- [Source texts of formatted documents]
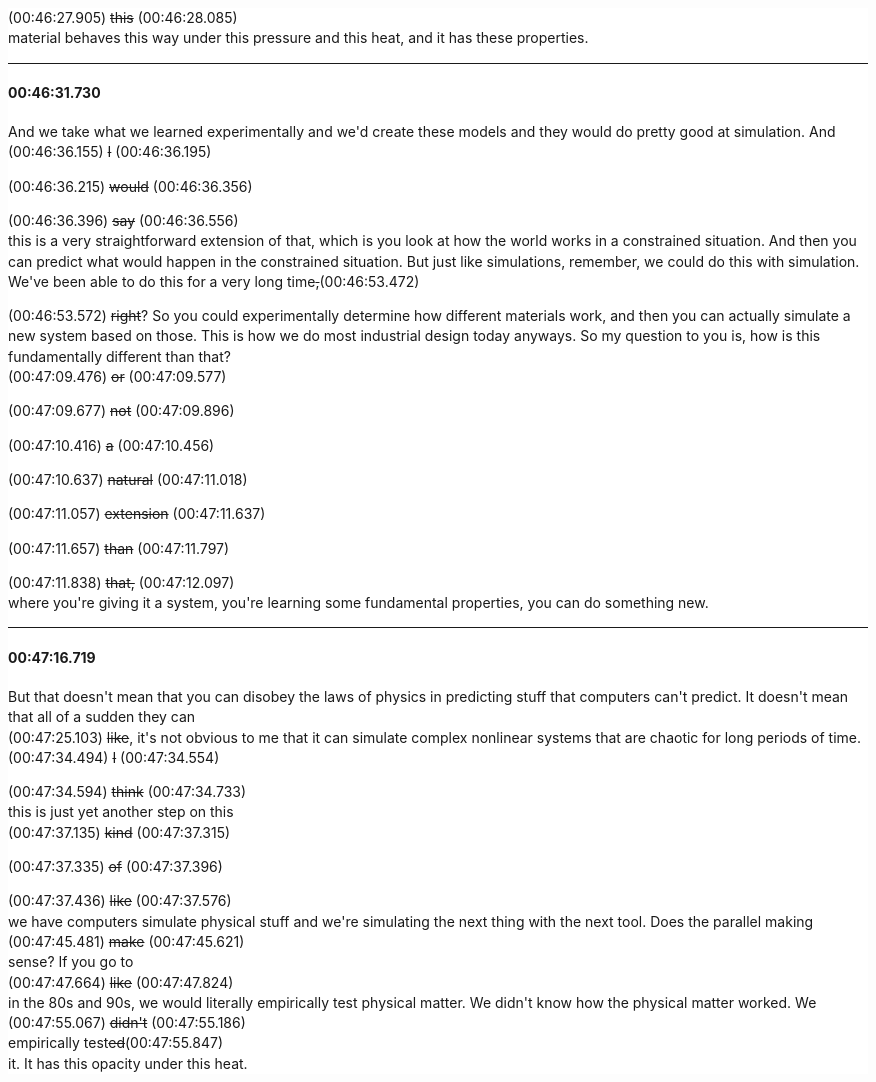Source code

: (00:46:27.905) ~~this~~ (00:46:28.085)  
material behaves this way under this pressure and this heat, and it has these properties. 


---


#### 00:46:31.730

And we take what we learned experimentally and we'd create these models and they would do pretty good at simulation. And   
(00:46:36.155) ~~I~~ (00:46:36.195)  
  
(00:46:36.215) ~~would~~ (00:46:36.356)  
  
(00:46:36.396) ~~say~~ (00:46:36.556)  
this is a very straightforward extension of that, which is you look at how the world works in a constrained situation. And then you can predict what would happen in the constrained situation. But just like simulations, remember, we could do this with simulation. We've been able to do this for a very long time~~,~~(00:46:53.472)  
  
(00:46:53.572) ~~right~~? So you could experimentally determine how different materials work, and then you can actually simulate a new system based on those. This is how we do most industrial design today anyways. So my question to you is, how is this fundamentally different than that?   
(00:47:09.476) ~~or~~ (00:47:09.577)  
  
(00:47:09.677) ~~not~~ (00:47:09.896)  
  
(00:47:10.416) ~~a~~ (00:47:10.456)  
  
(00:47:10.637) ~~natural~~ (00:47:11.018)  
  
(00:47:11.057) ~~extension~~ (00:47:11.637)  
  
(00:47:11.657) ~~than~~ (00:47:11.797)  
  
(00:47:11.838) ~~that,~~ (00:47:12.097)  
where you're giving it a system, you're learning some fundamental properties, you can do something new. 


---


#### 00:47:16.719

But that doesn't mean that you can disobey the laws of physics in predicting stuff that computers can't predict. It doesn't mean that all of a sudden they can   
(00:47:25.103) ~~like~~, it's not obvious to me that it can simulate complex nonlinear systems that are chaotic for long periods of time.   
(00:47:34.494) ~~I~~ (00:47:34.554)  
  
(00:47:34.594) ~~think~~ (00:47:34.733)  
this is just yet another step on this   
(00:47:37.135) ~~kind~~ (00:47:37.315)  
  
(00:47:37.335) ~~of~~ (00:47:37.396)  
  
(00:47:37.436) ~~like~~ (00:47:37.576)  
we have computers simulate physical stuff and we're simulating the next thing with the next tool. Does the parallel making   
(00:47:45.481) ~~make~~ (00:47:45.621)  
sense? If you go to   
(00:47:47.664) ~~like~~ (00:47:47.824)  
in the 80s and 90s, we would literally empirically test physical matter. We didn't know how the physical matter worked. We   
(00:47:55.067) ~~didn't~~ (00:47:55.186)  
empirically test~~ed~~(00:47:55.847)  
it. It has this opacity under this heat. 
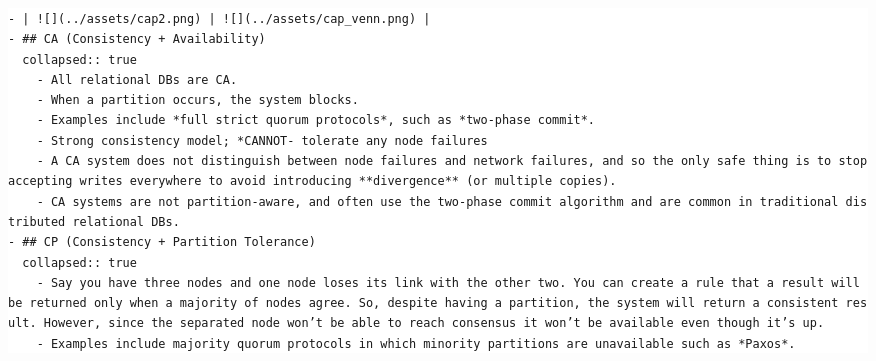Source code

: 	- | ![](../assets/cap2.png) | ![](../assets/cap_venn.png) |
	- ## CA (Consistency + Availability)
	  collapsed:: true
		- All relational DBs are CA.
		- When a partition occurs, the system blocks.
		- Examples include *full strict quorum protocols*, such as *two-phase commit*.
		- Strong consistency model; *CANNOT- tolerate any node failures
		- A CA system does not distinguish between node failures and network failures, and so the only safe thing is to stop accepting writes everywhere to avoid introducing **divergence** (or multiple copies).
		- CA systems are not partition-aware, and often use the two-phase commit algorithm and are common in traditional distributed relational DBs.
	- ## CP (Consistency + Partition Tolerance)
	  collapsed:: true
		- Say you have three nodes and one node loses its link with the other two. You can create a rule that a result will be returned only when a majority of nodes agree. So, despite having a partition, the system will return a consistent result. However, since the separated node won’t be able to reach consensus it won’t be available even though it’s up.
		- Examples include majority quorum protocols in which minority partitions are unavailable such as *Paxos*.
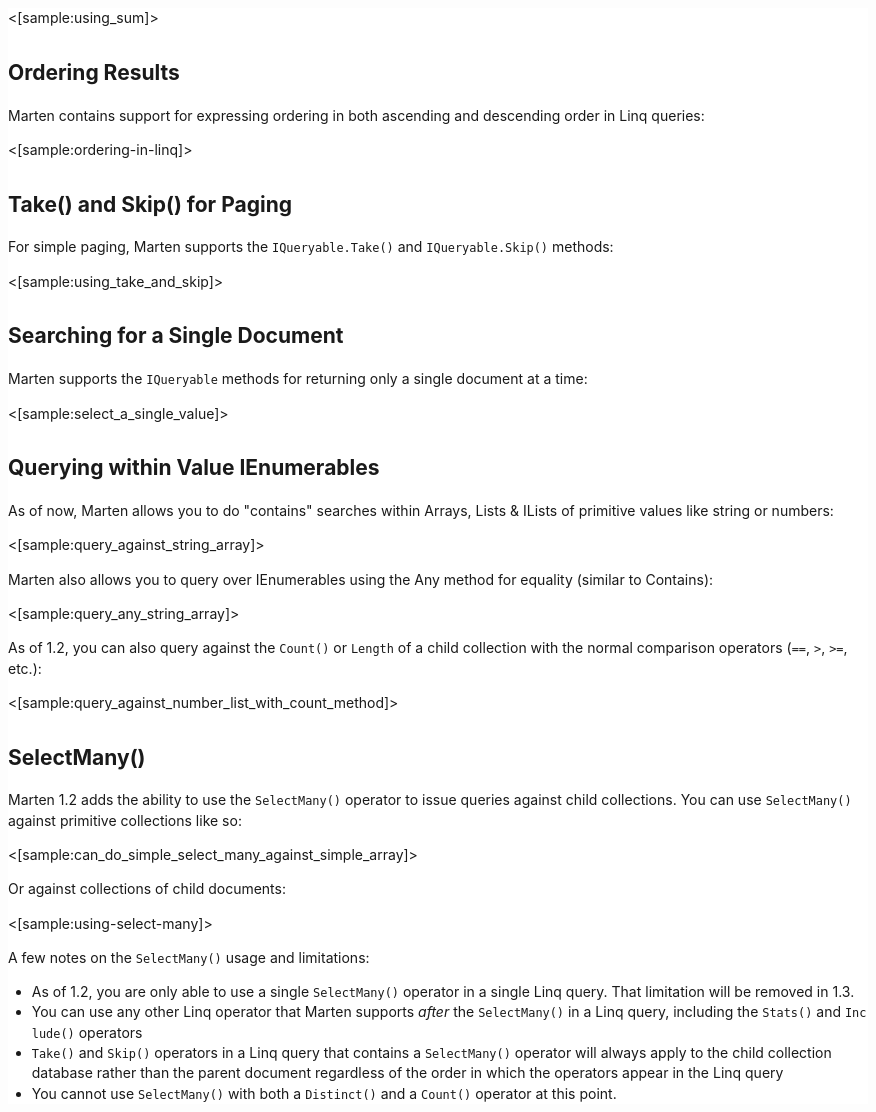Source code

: <[sample:using_sum]>

## Ordering Results

Marten contains support for expressing ordering in both ascending and descending order in Linq queries:

<[sample:ordering-in-linq]>


## Take() and Skip() for Paging

For simple paging, Marten supports the `IQueryable.Take()` and `IQueryable.Skip()` methods:

<[sample:using_take_and_skip]>


## Searching for a Single Document

Marten supports the `IQueryable` methods for returning only a single document at a time:

<[sample:select_a_single_value]>


## Querying within Value IEnumerables

As of now, Marten allows you to do "contains" searches within Arrays, Lists & ILists of primitive values like string or numbers:

<[sample:query_against_string_array]>

Marten also allows you to query over IEnumerables using the Any method for equality (similar to Contains):

<[sample:query_any_string_array]>

As of 1.2, you can also query against the `Count()` or `Length` of a child collection with the normal comparison
operators (`==`, `>`, `>=`, etc.):

<[sample:query_against_number_list_with_count_method]>

## SelectMany()

Marten 1.2 adds the ability to use the `SelectMany()` operator to issue queries against child collections. You can use
`SelectMany()` against primitive collections like so:

<[sample:can_do_simple_select_many_against_simple_array]>

Or against collections of child documents:

<[sample:using-select-many]>

A few notes on the `SelectMany()` usage and limitations:

* As of 1.2, you are only able to use a single `SelectMany()` operator in a single Linq query. That limitation will be removed in 1.3.
* You can use any other Linq operator that Marten supports *after* the `SelectMany()` in a Linq query, including the `Stats()` and `Include()` operators
* `Take()` and `Skip()` operators in a Linq query that contains a `SelectMany()` operator will always apply to the child collection database
  rather than the parent document regardless of the order in which the operators appear in the Linq query
* You cannot use `SelectMany()` with both a `Distinct()` and a `Count()` operator at this point. 
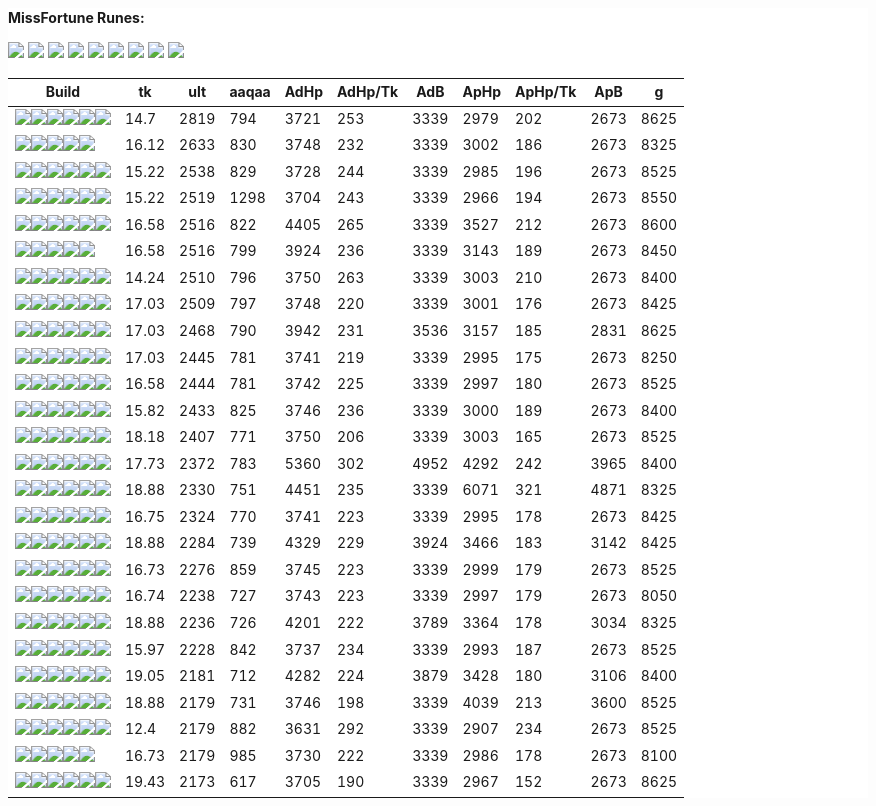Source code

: 

**MissFortune Runes:**


![](/Styles/Inspiration/FirstStrike/FirstStrike.png)
![](/Styles/Inspiration/MagicalFootwear/MagicalFootwear.png)
![](/Styles/Inspiration/BiscuitDelivery/BiscuitDelivery.png)
![](/Styles/Inspiration/CosmicInsight/CosmicInsight.png)
![](/Styles/Sorcery/ManaflowBand/ManaflowBand.png)
![](/Styles/Sorcery/GatheringStorm/GatheringStorm.png)
![](/StatMods/StatModsAdaptiveForceIcon.png)
![](/StatMods/StatModsAdaptiveForceIcon.png)
![](/StatMods/StatModsArmorIcon.png)





 Build |tk|ult|aaqaa|AdHp|AdHp/Tk|AdB|ApHp|ApHp/Tk|ApB|g
-|-|-|-|-|-|-|-|-|-|-
![](/item/3036.png)![](/item/6691.png)![](/item/2422.png)![](/item/1053.png)![](/item/1055.png)![](/item/1037.png)|14.7|2819|794|3721|253|3339|2979|202|2673|8625
![](/item/3036.png)![](/item/3142.png)![](/item/1053.png)![](/item/1055.png)![](/item/1037.png)|16.12|2633|830|3748|232|3339|3002|186|2673|8325
![](/item/3036.png)![](/item/6676.png)![](/item/2422.png)![](/item/1053.png)![](/item/1055.png)![](/item/1037.png)|15.22|2538|829|3728|244|3339|2985|196|2673|8525
![](/item/3036.png)![](/item/6695.png)![](/item/2422.png)![](/item/1053.png)![](/item/1055.png)![](/item/1038.png)|15.22|2519|1298|3704|243|3339|2966|194|2673|8550
![](/item/3036.png)![](/item/3072.png)![](/item/2422.png)![](/item/1055.png)![](/item/1038.png)![](/item/1036.png)|16.58|2516|822|4405|265|3339|3527|212|2673|8600
![](/item/3036.png)![](/item/3074.png)![](/item/2422.png)![](/item/1055.png)![](/item/1038.png)|16.58|2516|799|3924|236|3339|3143|189|2673|8450
![](/item/3036.png)![](/item/6675.png)![](/item/2422.png)![](/item/1053.png)![](/item/1055.png)![](/item/1036.png)|14.24|2510|796|3750|263|3339|3003|210|2673|8400
![](/item/3036.png)![](/item/3004.png)![](/item/2422.png)![](/item/1053.png)![](/item/1055.png)![](/item/1037.png)|17.03|2509|797|3748|220|3339|3001|176|2673|8425
![](/item/3036.png)![](/item/6692.png)![](/item/2422.png)![](/item/1053.png)![](/item/1055.png)![](/item/1037.png)|17.03|2468|790|3942|231|3536|3157|185|2831|8625
![](/item/3036.png)![](/item/3179.png)![](/item/2422.png)![](/item/1053.png)![](/item/1055.png)![](/item/1038.png)|17.03|2445|781|3741|219|3339|2995|175|2673|8250
![](/item/3036.png)![](/item/6696.png)![](/item/2422.png)![](/item/1053.png)![](/item/1055.png)![](/item/1037.png)|16.58|2444|781|3742|225|3339|2997|180|2673|8525
![](/item/3036.png)![](/item/3031.png)![](/item/2422.png)![](/item/1053.png)![](/item/1055.png)![](/item/1036.png)|15.82|2433|825|3746|236|3339|3000|189|2673|8400
![](/item/3036.png)![](/item/6693.png)![](/item/2422.png)![](/item/1053.png)![](/item/1055.png)![](/item/1037.png)|18.18|2407|771|3750|206|3339|3003|165|2673|8525
![](/item/3036.png)![](/item/6673.png)![](/item/2422.png)![](/item/1055.png)![](/item/1038.png)![](/item/1036.png)|17.73|2372|783|5360|302|4952|4292|242|3965|8400
![](/item/3036.png)![](/item/3156.png)![](/item/2422.png)![](/item/1053.png)![](/item/1055.png)![](/item/1037.png)|18.88|2330|751|4451|235|3339|6071|321|4871|8325
![](/item/3036.png)![](/item/3508.png)![](/item/2422.png)![](/item/1053.png)![](/item/1055.png)![](/item/1037.png)|16.75|2324|770|3741|223|3339|2995|178|2673|8425
![](/item/3036.png)![](/item/3814.png)![](/item/2422.png)![](/item/1053.png)![](/item/1055.png)![](/item/1037.png)|18.88|2284|739|4329|229|3924|3466|183|3142|8425
![](/item/3036.png)![](/item/3095.png)![](/item/2422.png)![](/item/1053.png)![](/item/1055.png)![](/item/1037.png)|16.73|2276|859|3745|223|3339|2999|179|2673|8525
![](/item/3036.png)![](/item/3006.png)![](/item/1053.png)![](/item/1055.png)![](/item/1038.png)![](/item/1038.png)|16.74|2238|727|3743|223|3339|2997|179|2673|8050
![](/item/3036.png)![](/item/6609.png)![](/item/2422.png)![](/item/1053.png)![](/item/1055.png)![](/item/1037.png)|18.88|2236|726|4201|222|3789|3364|178|3034|8325
![](/item/3036.png)![](/item/3087.png)![](/item/2422.png)![](/item/1053.png)![](/item/1055.png)![](/item/1037.png)|15.97|2228|842|3737|234|3339|2993|187|2673|8525
![](/item/3036.png)![](/item/3161.png)![](/item/2422.png)![](/item/1053.png)![](/item/1055.png)![](/item/1036.png)|19.05|2181|712|4282|224|3879|3428|180|3106|8400
![](/item/3036.png)![](/item/3139.png)![](/item/2422.png)![](/item/1053.png)![](/item/1055.png)![](/item/1037.png)|18.88|2179|731|3746|198|3339|4039|213|3600|8525
![](/item/3036.png)![](/item/6672.png)![](/item/2422.png)![](/item/1053.png)![](/item/1055.png)![](/item/1037.png)|12.4|2179|882|3631|292|3339|2907|234|2673|8525
![](/item/3036.png)![](/item/6671.png)![](/item/1053.png)![](/item/1055.png)![](/item/1036.png)|16.73|2179|985|3730|222|3339|2986|178|2673|8100
![](/item/6691.png)![](/item/6676.png)![](/item/2422.png)![](/item/1053.png)![](/item/1055.png)![](/item/1037.png)|19.43|2173|617|3705|190|3339|2967|152|2673|8625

- [What is needed] Give back exactly the lines above, from the line containing "(00:47:11.057) ~~extension~~ (00:47:11.637)" through the line containing "#### 00:47:16.719", with both end lines and nothing more.

- [Task output]
(00:47:11.057) ~~extension~~ (00:47:11.637)  
  
(00:47:11.657) ~~than~~ (00:47:11.797)  
  
(00:47:11.838) ~~that,~~ (00:47:12.097)  
where you're giving it a system, you're learning some fundamental properties, you can do something new. 


---


#### 00:47:16.719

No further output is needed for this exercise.